9 de outubro de 2008

O Licor dos Silêncios


Achou engraçado que a Teresa sugerisse aos viajantes dos “Dias Que Voam” que fizessem compotas e as oferecessem pelo Natal aos amigos. Porque de imediato lembrou que é isso que uma querida amiga que vive no Porto, a poetisa Marta Cristina de Araújo, também pelo Natal, oferece aos amigos. Dois boiões de compota dentro de uma encantadora caixinha. E tem mesmo que dizer que, as de framboesa, são simplesmente irresistíveis.

Tudo isto levou-o ao ritual que mantém com um grupo de amigos.

Porque nem todos estão reformados a voragem do trabalho de hoje em dia não permite grandes tempos livres. Decidiram guardar a última sexta-feira de cada mês para um jantar sem limitações de tempo. A disponibilidade do escriba obriga-o a organizar e a confeccionar o jantar.

Porque é noite de Halloween o jantar de Outubro não necessita que seja uma sexta-feira. Este ano por mero acaso do calendário é mesmo uma sexta-feira. 
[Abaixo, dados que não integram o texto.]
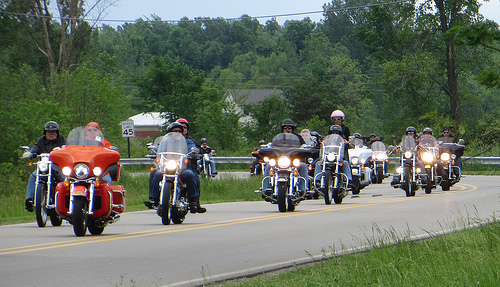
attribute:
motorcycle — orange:
[47, 122, 132, 232]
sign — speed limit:
[112, 109, 154, 151]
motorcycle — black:
[252, 144, 322, 208]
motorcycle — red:
[55, 124, 117, 239]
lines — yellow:
[2, 157, 476, 263]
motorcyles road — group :
[18, 105, 468, 237]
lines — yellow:
[25, 235, 87, 252]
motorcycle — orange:
[48, 132, 123, 224]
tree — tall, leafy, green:
[17, 3, 103, 89]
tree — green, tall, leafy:
[123, 29, 144, 101]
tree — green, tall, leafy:
[142, 54, 208, 127]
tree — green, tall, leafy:
[289, 67, 362, 131]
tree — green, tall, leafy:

Nesse jantar se faz a prova do licor que vêem nesse frasco. É uma receita nórdica que amigos em Hamburgo lhe facultaram. À falta de um nome chamou-lhe o Licor dos Silêncios.

Começa a ser feito em Março, quando aparecem os primeiros morangos.

Num frasco de boca larga colocam-se 100 gramas de morangos, 100 gramas de açúcar e cobrem-se com aguardente.

No decorrer dos meses seguintes, coloca-se a mesma quantidade de açúcar e à medida que os frutos vão surgindo entram no frasco: framboesas, cerejas, ginjas, alperces, pêssegos, amoras, ameixas e cobrem-se sempre com aguardente. O último fruto a entrar no frasco serão as uvas.

Destina-se a ser bebido pelo Natal. Na noite de Halloween rectifica-se o açúcar ou a aguardente. Aqui começa um pequeno drama – a prova , porque a carne é fraca, mostra-se  sempre avantajada. O que chega ao Natal é quase nada. E isto se no jantar de Novembro alguém não se lembrar que se poderia provar mais uma lágrima, uma furtiva lágrimazinha de licor…

Assim decorrem os dias. Os dias que voam.

E que dizem da maravilhosa cor do licor? Conseguem ver? Cores de Primavera, de Verão, de Outono. De Inverno não serão porque, como ele já disse, o licor não chega ao Natal.

Salut!

4 comentários:

T disse...

Um maravilhoso texto, aliás como sempre.

T disse...

VErdade! E belos bonecos de barro.

J. disse...

posso fazer parte desse grupo so para receber uma caixinha de compotas no natal e aprender e fazer licores (e textos) assim? ;)

gin-tonic disse...

Sente que a tropeçar em tantos elogios ainda acaba por se estatelar ao comprido...
Os bonecos foram apanhados por acaso, havia que encostar a mesa a um qualquer lado por causa da luz.
Mas reconhece agora que compõem bem a fotografia. São de Estremoz, comprados num tempo em que se pagava o justo valor pelo artesanato. Hoje é uma exploração desenfreada e está pela pela hora da morte ou é "Made in China".
O licor é apenas seguir a receita, quanto ao resto lamenta não ter resposta. Sabe apenas que, por vezes, leva horas a escrever um simples parágrafo de meia dúzia de linhas.
A caixinha de compotas não desce até ao grupo jantarista, mas receia bem que este ano não virão. Marta Cristina de Araújo, uma belissima poetisa, mas como tantos outros, injustamente esquecida, tem 82 anos e já o ano passado disse que, possivelmente, eram as últimas compotas que fazia. Se assim acontecer continuará a ser Natal mas o escriba sentirá a falta desse lempejo de ternura.Irá então reler os seus versos.
"Hoje-finda-o-Outono-a-chuve-é-próxima/A-terra-só-tem-força-quando-está-molhada".